Es bestand Besuchs-Kontaktsperre. So  durfte ich – trotz aller Bemühungen meiner Eltern an ‚höherer Stelle‘ - nicht zur Hochzeit meiner Schwester (Samstag/Sonntag) fahren. Musste ihr aber eine Glückwunschkarte schreiben (mit Unterschrift der ihr völlig unbekannten Betreuerin) und durfte im Sekretariat (nur sehr kurz) einen Anruf von ihr und meinem Schwager annehmen. Natürlich nur in Gegenwart einer Betreuerin, die auch die beiden kurzen Pflicht-Briefchen an die Eltern zensierte und selbst noch irgendwas hinschrieb, wie toll es sei und wie gut es mir ginge etc.
Dass andere ältere Mit-Kurer erheblich strenger rangenommen wurden, und dass ich als Pimpf mit demeinen oder anderen 'Mitleid' hatte, daran erinnere ich mich auch noch.

Man war mitten im Schuljahr vier Wochen aus der ersten Klasse Gymnasium  genommen worden und musste dann halt Arbeiten nachschreiben, was auch im Zeugnis vermerkt wurde.

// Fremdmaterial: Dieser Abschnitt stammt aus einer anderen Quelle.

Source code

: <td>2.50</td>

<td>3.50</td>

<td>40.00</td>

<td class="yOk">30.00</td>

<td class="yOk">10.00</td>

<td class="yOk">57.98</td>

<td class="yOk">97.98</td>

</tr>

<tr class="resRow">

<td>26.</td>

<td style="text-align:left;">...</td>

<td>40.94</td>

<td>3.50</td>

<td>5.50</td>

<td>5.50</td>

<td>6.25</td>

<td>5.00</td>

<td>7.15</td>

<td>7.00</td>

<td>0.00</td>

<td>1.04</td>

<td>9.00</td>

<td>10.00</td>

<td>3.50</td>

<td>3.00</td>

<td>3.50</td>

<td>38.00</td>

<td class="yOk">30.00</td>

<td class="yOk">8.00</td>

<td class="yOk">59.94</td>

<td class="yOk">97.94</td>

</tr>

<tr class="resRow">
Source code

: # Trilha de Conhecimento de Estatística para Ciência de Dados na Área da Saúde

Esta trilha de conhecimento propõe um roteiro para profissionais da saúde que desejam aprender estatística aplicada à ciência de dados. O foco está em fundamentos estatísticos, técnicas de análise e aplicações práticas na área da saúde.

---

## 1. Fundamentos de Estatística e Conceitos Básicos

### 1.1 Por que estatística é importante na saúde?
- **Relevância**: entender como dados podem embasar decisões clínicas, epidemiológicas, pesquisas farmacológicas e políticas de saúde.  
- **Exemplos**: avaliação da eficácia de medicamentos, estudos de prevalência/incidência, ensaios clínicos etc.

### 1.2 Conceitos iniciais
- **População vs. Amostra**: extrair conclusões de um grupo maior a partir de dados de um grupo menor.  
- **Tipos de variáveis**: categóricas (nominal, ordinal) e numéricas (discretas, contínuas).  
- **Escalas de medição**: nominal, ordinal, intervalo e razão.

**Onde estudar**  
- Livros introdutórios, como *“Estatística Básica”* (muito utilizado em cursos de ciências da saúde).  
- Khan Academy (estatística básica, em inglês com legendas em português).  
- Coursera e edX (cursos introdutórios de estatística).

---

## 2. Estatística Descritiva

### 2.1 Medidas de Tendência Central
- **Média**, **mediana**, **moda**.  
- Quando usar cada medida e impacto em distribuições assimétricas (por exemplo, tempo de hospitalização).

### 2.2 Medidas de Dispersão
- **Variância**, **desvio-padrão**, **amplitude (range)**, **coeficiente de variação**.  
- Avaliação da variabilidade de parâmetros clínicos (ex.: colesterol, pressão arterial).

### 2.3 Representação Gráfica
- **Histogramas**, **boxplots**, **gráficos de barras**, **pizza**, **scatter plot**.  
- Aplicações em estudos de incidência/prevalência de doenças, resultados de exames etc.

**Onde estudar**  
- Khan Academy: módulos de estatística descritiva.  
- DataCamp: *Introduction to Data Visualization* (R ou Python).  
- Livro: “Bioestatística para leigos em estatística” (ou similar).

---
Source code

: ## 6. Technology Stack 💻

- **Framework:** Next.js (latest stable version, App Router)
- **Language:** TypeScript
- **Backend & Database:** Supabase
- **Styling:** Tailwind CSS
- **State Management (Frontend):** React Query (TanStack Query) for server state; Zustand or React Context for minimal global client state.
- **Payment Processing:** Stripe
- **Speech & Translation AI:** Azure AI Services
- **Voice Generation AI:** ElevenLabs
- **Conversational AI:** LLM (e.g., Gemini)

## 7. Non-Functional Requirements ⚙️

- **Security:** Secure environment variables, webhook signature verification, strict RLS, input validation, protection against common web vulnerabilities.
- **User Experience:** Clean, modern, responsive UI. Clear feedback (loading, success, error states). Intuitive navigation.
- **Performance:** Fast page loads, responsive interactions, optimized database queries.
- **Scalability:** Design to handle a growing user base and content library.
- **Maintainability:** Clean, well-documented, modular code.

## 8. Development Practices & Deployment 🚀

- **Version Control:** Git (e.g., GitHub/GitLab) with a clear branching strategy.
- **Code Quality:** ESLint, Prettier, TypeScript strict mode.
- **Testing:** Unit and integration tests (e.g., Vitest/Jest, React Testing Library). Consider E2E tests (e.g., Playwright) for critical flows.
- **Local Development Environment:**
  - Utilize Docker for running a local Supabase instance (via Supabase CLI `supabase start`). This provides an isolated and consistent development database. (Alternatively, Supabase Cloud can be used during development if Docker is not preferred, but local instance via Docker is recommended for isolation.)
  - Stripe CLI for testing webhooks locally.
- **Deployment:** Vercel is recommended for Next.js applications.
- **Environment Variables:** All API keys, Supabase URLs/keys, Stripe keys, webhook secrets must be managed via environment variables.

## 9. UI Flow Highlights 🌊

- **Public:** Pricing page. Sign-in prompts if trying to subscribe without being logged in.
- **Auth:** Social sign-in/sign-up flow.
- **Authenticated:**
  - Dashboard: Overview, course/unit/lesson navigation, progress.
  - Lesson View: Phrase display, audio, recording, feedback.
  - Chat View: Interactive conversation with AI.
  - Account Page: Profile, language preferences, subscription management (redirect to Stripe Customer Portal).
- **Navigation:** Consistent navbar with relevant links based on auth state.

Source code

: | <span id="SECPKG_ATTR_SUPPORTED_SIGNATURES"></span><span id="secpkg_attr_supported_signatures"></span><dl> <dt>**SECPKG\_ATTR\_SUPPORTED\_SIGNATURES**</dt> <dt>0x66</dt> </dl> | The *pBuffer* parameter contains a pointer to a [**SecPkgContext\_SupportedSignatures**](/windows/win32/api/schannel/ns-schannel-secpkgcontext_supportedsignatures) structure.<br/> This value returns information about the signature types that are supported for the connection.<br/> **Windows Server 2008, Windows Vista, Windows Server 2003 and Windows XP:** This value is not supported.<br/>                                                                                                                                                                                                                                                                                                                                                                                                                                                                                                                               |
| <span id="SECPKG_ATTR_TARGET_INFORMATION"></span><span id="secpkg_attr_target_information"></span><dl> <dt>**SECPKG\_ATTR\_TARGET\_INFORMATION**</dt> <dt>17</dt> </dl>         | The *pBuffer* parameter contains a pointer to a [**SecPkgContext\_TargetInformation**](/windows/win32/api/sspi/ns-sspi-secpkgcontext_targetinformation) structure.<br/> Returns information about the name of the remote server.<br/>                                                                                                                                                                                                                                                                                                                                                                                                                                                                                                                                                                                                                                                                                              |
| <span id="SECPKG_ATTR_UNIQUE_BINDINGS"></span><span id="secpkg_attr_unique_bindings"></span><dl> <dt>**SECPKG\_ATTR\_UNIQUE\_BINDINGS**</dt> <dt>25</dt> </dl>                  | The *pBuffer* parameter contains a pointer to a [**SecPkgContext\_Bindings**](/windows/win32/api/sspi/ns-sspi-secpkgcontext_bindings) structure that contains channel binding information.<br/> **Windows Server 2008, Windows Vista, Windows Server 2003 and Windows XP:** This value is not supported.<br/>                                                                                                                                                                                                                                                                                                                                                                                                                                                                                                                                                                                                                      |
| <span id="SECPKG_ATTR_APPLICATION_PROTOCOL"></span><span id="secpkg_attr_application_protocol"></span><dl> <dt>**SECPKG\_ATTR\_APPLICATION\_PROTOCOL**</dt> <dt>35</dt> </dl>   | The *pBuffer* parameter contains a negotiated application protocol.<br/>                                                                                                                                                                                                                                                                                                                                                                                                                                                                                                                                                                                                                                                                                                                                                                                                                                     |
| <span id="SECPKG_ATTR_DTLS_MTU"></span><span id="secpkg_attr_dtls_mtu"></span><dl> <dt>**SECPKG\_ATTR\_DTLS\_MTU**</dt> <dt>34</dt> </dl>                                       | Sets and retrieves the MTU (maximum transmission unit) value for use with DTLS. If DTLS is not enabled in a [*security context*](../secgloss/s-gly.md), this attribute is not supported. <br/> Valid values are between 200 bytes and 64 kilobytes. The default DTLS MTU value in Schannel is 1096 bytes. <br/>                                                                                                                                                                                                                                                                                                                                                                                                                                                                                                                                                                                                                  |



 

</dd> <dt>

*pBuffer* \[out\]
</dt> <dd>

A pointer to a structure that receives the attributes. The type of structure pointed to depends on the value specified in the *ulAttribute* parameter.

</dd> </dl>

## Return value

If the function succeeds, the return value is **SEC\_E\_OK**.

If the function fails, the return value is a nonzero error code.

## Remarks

Die Kuranstalt wurde 1974 geschlossen.  Was die Unterlagen angeht :
 
Zerstörung/Aufhebung: 1974
Beschreibung:  -

 Sonstiges:
Heimkinderakten: nicht vorhanden
Aufsichtsakte des Landesjugendamts: nicht vorhanden
einfache Belegungsnachweise: nicht vorhanden
sonstige Verwaltungsunterlagen: vorhanden
Quelle/Sammlung: Verzeichnis der Kinder- und Jugendheime …1949-1975


 
Es sind keine gerade angenehmen Erinnerungen an diese 4 Wochen, aber auch keine traumatischen. Die aus heutiger Sicht fiese Behandlung von Kindern war ja im Rahmen des damals Üblichen, auch die, nicht NS-Zeit geprägten, Lehrer (und Pfarrer !)  schlugen Schülernasen blutig, ohrfeigten, boxten, warfen mit Griffelkästen,  von Brüllen, Wutanfällen, demütigenden Beleidigungen  etc. gar nicht zu reden. Jede(r) Ü-70-er könnte da so seine Erlebnisse haben.
 
 Tempora mutantur, nosque mutamur in illis (die Zeiten ändern sich, und wir uns mit ihnen) bis man merkt, dass es die Menschen sind,  die sich und damit die Zeiten ändern. Das waren dann die von den Konservativen auch heute noch oft kritisierten 1967/68-er Aufräum-und Aufbrucharbeiten,  aber danach getrauten sich nur noch wenige Lehrer, Kindernasen blutig zu schlagen, bei älteren Jugendlichen riskierten sie sogar,  dass zurückgeschlagen wurde.